## GIVEN DATA
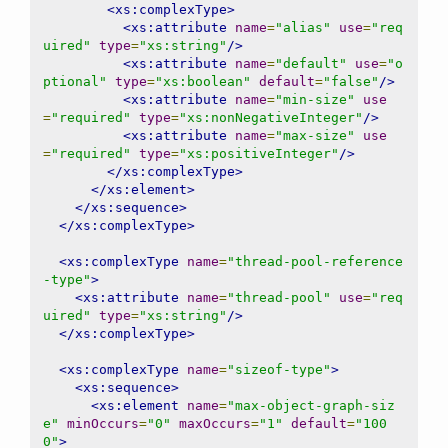
<xs:complexType>
<xs:attribute
name
=
"alias"
use
=
"req
uired"
type
=
"xs:string"
/>
<xs:attribute
name
=
"default"
use
=
"o
ptional"
type
=
"xs:boolean"
default
=
"false"
/>
<xs:attribute
name
=
"min-size"
use
=
"required"
type
=
"xs:nonNegativeInteger"
/>
<xs:attribute
name
=
"max-size"
use
=
"required"
type
=
"xs:positiveInteger"
/>
</xs:complexType>
</xs:element>
</xs:sequence>
</xs:complexType>
<xs:complexType
name
=
"thread-pool-reference
-type"
>
<xs:attribute
name
=
"thread-pool"
use
=
"req
uired"
type
=
"xs:string"
/>
</xs:complexType>
<xs:complexType
name
=
"sizeof-type"
>
<xs:sequence>
<xs:element
name
=
"max-object-graph-siz
e"
minOccurs
=
"0"
maxOccurs
=
"1"
default
=
"100
0"
>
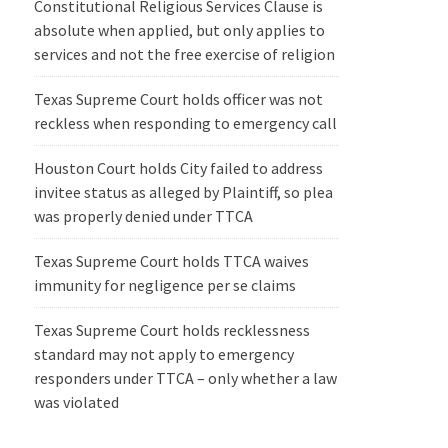
Constitutional Religious Services Clause is
absolute when applied, but only applies to
services and not the free exercise of religion
Texas Supreme Court holds officer was not
reckless when responding to emergency call
Houston Court holds City failed to address
invitee status as alleged by Plaintiff, so plea
was properly denied under TTCA
Texas Supreme Court holds TTCA waives
immunity for negligence per se claims
Texas Supreme Court holds recklessness
standard may not apply to emergency
responders under TTCA – only whether a law
was violated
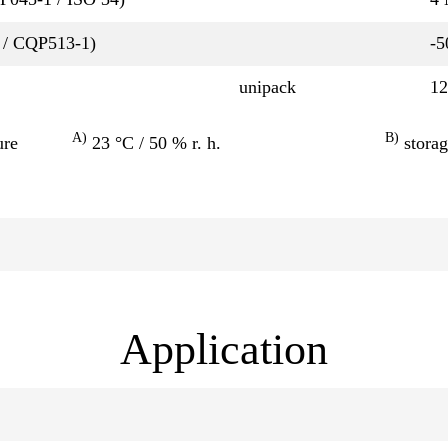
 / CQP513-1)
-5
unipack
12
A)
B)
ure
23 °C / 50 % r. h.
storag
Application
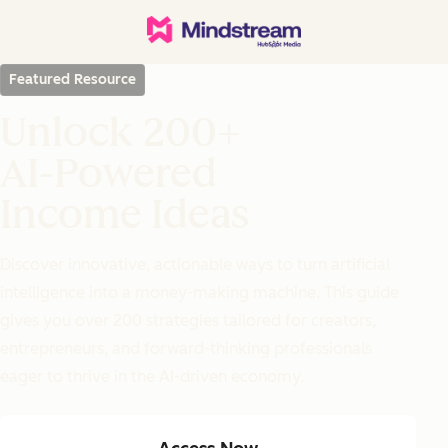
Featured Resource
Unlock 200+
AI-Powered
Income Ideas
Discover innovative, actionable ways to turn artificial
intelligence into a money-making machine. This guide
gives you over 200 strategies tailored for creators,
entrepreneurs, and forward-thinking professionals
eager to thrive in the AI-driven economy.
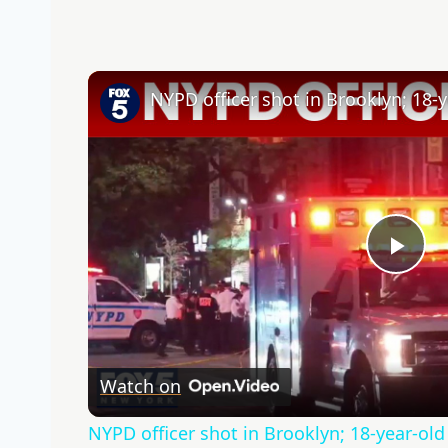
NYPD officer shot in Brooklyn; 18-y
Pla
Vid
Watch on
NYPD officer shot in Brooklyn; 18-year-old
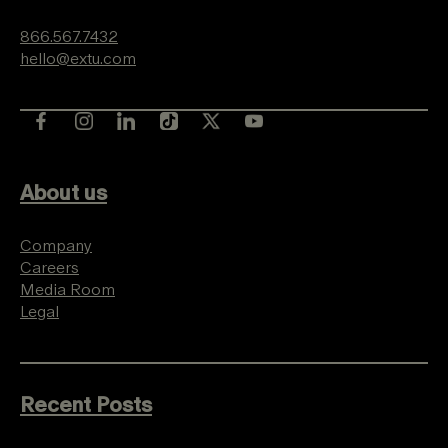
866.567.7432
hello@extu.com
About us
Company
Careers
Media Room
Legal
Recent Posts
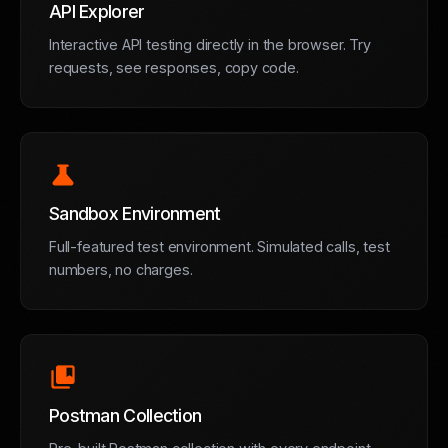
API Explorer
Interactive API testing directly in the browser. Try
requests, see responses, copy code.
science
Sandbox Environment
Full-featured test environment. Simulated calls, test
numbers, no charges.
collections_bookmark
Postman Collection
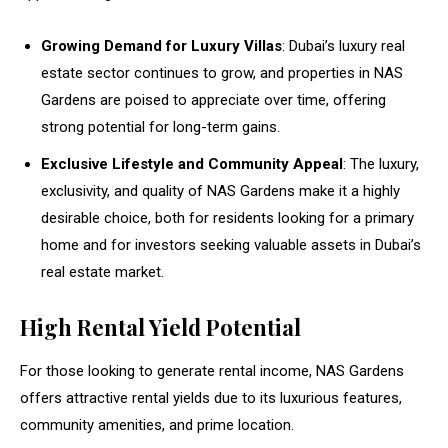
Growing Demand for Luxury Villas
: Dubai’s luxury real
estate sector continues to grow, and properties in NAS
Gardens are poised to appreciate over time, offering
strong potential for long-term gains.
Exclusive Lifestyle and Community Appeal
: The luxury,
exclusivity, and quality of NAS Gardens make it a highly
desirable choice, both for residents looking for a primary
home and for investors seeking valuable assets in Dubai’s
real estate market.
High Rental Yield Potential
For those looking to generate rental income, NAS Gardens
offers attractive rental yields due to its luxurious features,
community amenities, and prime location.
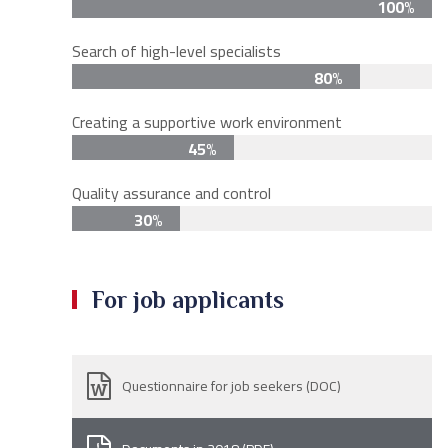
100%
Search of high-level specialists
80%
Creating a supportive work environment
45%
Quality assurance and control
30%
For job applicants
Questionnaire for job seekers (DOC)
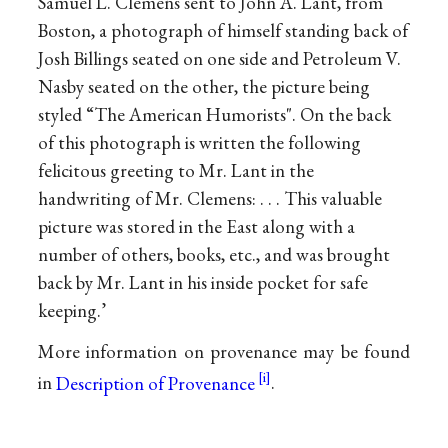
Samuel L. Clemens sent to John A. Lant, from
Boston, a photograph of himself standing back of
Josh Billings seated on one side and Petroleum V.
Nasby seated on the other, the picture being
styled “The American Humorists". On the back
of this photograph is written the following
felicitous greeting to Mr. Lant in the
handwriting of Mr. Clemens: . . . This valuable
picture was stored in the East along with a
number of others, books, etc., and was brought
back by Mr. Lant in his inside pocket for safe
keeping.’
More information on provenance may be found
in
Description of Provenance
.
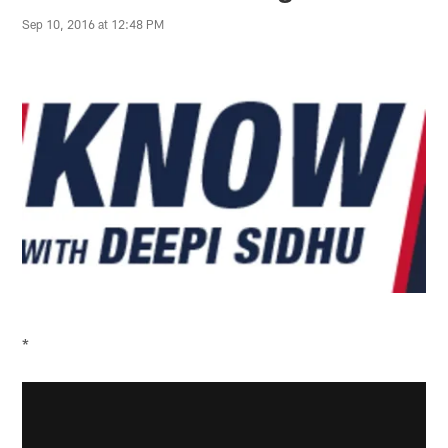
Sep 10, 2016 at 12:48 PM
*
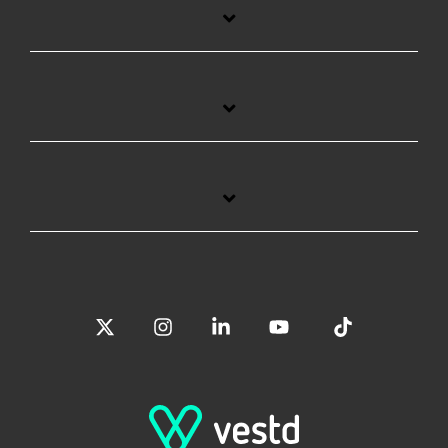
X
Instagram
Linkedin
YouTube
Tiktok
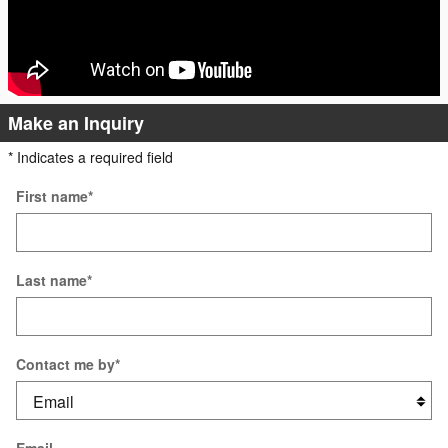
Make an Inquiry
* Indicates a required field
First name
*
Last name
*
Contact me by
*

## EXERCISE BRIEF
Reproduce, word for word, the text read from every item above, omitting the pictures themselves.

## FINAL ANSWER
<xs:complexType>
<xs:attribute
name
=
"alias"
use
=
"req
uired"
type
=
"xs:string"
/>
<xs:attribute
name
=
"default"
use
=
"o
ptional"
type
=
"xs:boolean"
default
=
"false"
/>
<xs:attribute
name
=
"min-size"
use
=
"required"
type
=
"xs:nonNegativeInteger"
/>
<xs:attribute
name
=
"max-size"
use
=
"required"
type
=
"xs:positiveInteger"
/>
</xs:complexType>
</xs:element>
</xs:sequence>
</xs:complexType>
<xs:complexType
name
=
"thread-pool-reference
-type"
>
<xs:attribute
name
=
"thread-pool"
use
=
"req
uired"
type
=
"xs:string"
/>
</xs:complexType>
<xs:complexType
name
=
"sizeof-type"
>
<xs:sequence>
<xs:element
name
=
"max-object-graph-siz
e"
minOccurs
=
"0"
maxOccurs
=
"1"
default
=
"100
0"
>
Constitutional Religious Services Clause is
absolute when applied, but only applies to
services and not the free exercise of religion
Texas Supreme Court holds officer was not
reckless when responding to emergency call
Houston Court holds City failed to address
invitee status as alleged by Plaintiff, so plea
was properly denied under TTCA
Texas Supreme Court holds TTCA waives
immunity for negligence per se claims
Texas Supreme Court holds recklessness
standard may not apply to emergency
responders under TTCA – only whether a law
was violated
 / CQP513-1)
-5
unipack
12
A)
B)
ure
23 °C / 50 % r. h.
storag
Application
Featured Resource
Unlock 200+
AI-Powered
Income Ideas
Discover innovative, actionable ways to turn artificial
intelligence into a money-making machine. This guide
gives you over 200 strategies tailored for creators,
entrepreneurs, and forward-thinking professionals
eager to thrive in the AI-driven economy.
NYPD officer shot in Brooklyn; 18-y
Pla
Vid
Watch on
NYPD officer shot in Brooklyn; 18-year-old
866.567.7432
hello@extu.com
About us
Company
Careers
Media Room
Legal
Recent Posts
API Explorer
Interactive API testing directly in the browser. Try
requests, see responses, copy code.
science
Sandbox Environment
Full-featured test environment. Simulated calls, test
numbers, no charges.
collections_bookmark
Postman Collection
Growing Demand for Luxury Villas
: Dubai’s luxury real
estate sector continues to grow, and properties in NAS
Gardens are poised to appreciate over time, offering
strong potential for long-term gains.
Exclusive Lifestyle and Community Appeal
: The luxury,
exclusivity, and quality of NAS Gardens make it a highly
desirable choice, both for residents looking for a primary
home and for investors seeking valuable assets in Dubai’s
real estate market.
High Rental Yield Potential
For those looking to generate rental income, NAS Gardens
offers attractive rental yields due to its luxurious features,
community amenities, and prime location.
100%
Search of high-level specialists
80%
Creating a supportive work environment
45%
Quality assurance and control
30%
For job applicants
Questionnaire for job seekers (DOC)
Samuel L. Clemens sent to John A. Lant, from
Boston, a photograph of himself standing back of
Josh Billings seated on one side and Petroleum V.
Nasby seated on the other, the picture being
styled “The American Humorists". On the back
of this photograph is written the following
felicitous greeting to Mr. Lant in the
handwriting of Mr. Clemens: . . . This valuable
picture was stored in the East along with a
number of others, books, etc., and was brought
back by Mr. Lant in his inside pocket for safe
keeping.’
More information on provenance may be found
in
Description of Provenance
.
Sep 10, 2016 at 12:48 PM
*
X
Instagram
Linkedin
YouTube
Tiktok
Make an Inquiry
* Indicates a required field
First name
*
Last name
*
Contact me by
*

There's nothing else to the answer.